On the most simple level, your PC's processor receives information about the image the software you're running is trying to show. It then sends that information to your graphics card, which judges how best to display it, and in turn sends its instructions to your monitor. If that sounds simple, it's not. Sorry.
The major way of rendering a 3D scene depends on a system known as ‘rasterization’. First, a wire frame of everything in the scene is generated. Then those wire frames are converted into triangles. A frame consisting of a ton of triangles will make for a more complex shape, but less triangles means less work for the graphics card. Next, every pixel associated with each triangle is filled in - rasterized - to create the appearance of solid objects. Then textures -image files provided by the game to plaster over surfaces - are applied to the triangles, and distorted and their overlaps blended as necessary. Then pixel shader effects kick in, further altering each pixel's appearance. The net result is a 2D image containing instructions for the monitor about exactly what color each and every pixel should be. And that's just one frame - for smooth gaming this needs to happen sixty times every second.

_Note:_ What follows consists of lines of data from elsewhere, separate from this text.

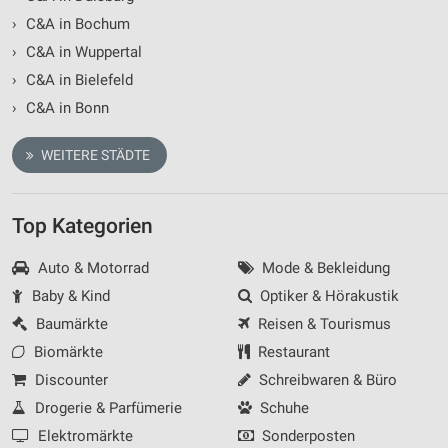
›
C&A in Bochum
›
C&A in Wuppertal
›
C&A in Bielefeld
›
C&A in Bonn
WEITERE STÄDTE
Top Kategorien
Auto & Motorrad
Mode & Bekleidung
Baby & Kind
Optiker & Hörakustik
Baumärkte
Reisen & Tourismus
Biomärkte
Restaurant
Discounter
Schreibwaren & Büro
Drogerie & Parfümerie
Schuhe
Elektromärkte
Sonderposten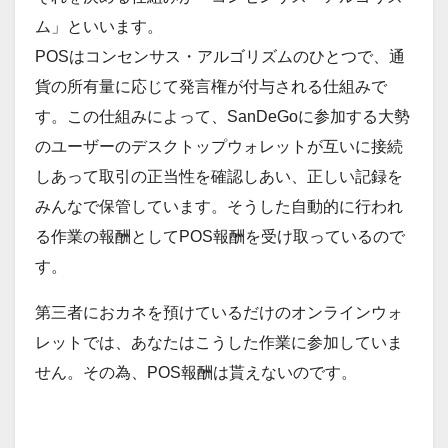
ム」といいます。
POSはコンセンサス・アルゴリズムのひとつで、通
貨の所有量に応じて発言権が付与される仕組みで
す。この仕組みによって、SanDeGoに参加する大勢
のユーザーのデスクトップウォレットが互いに接続
しあって取引の正当性を確認しあい、正しい記録を
みんなで保管しています。そうした自動的に行われ
る作業の報酬としてPOS報酬を受け取っているので
す。
第三者におカネを預けているだけのオンラインウォ
レットでは、あなたはこうした作業に参加していま
せん。その為、POS報酬は貰えないのです。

A graphics processing unit with a higher clock speed can run this whole gauntlet a little more quickly, while shader pipelines can process per-pixel and vertex effects in parallel, but as game scenes grow ever more complex, that increased rendering speed is offset by the card having to do more hard work.
To ensure said smoothness, the card actually gets ahead of itself, rendering a frame or two ahead and storing them in its frame buffers - its memory. This memory is also used for storing large texture files from the game; newer games seeking the increased detail that higher resolution textures offer is one of the reasons we're seeing quantities of 3D card RAM slowly increase.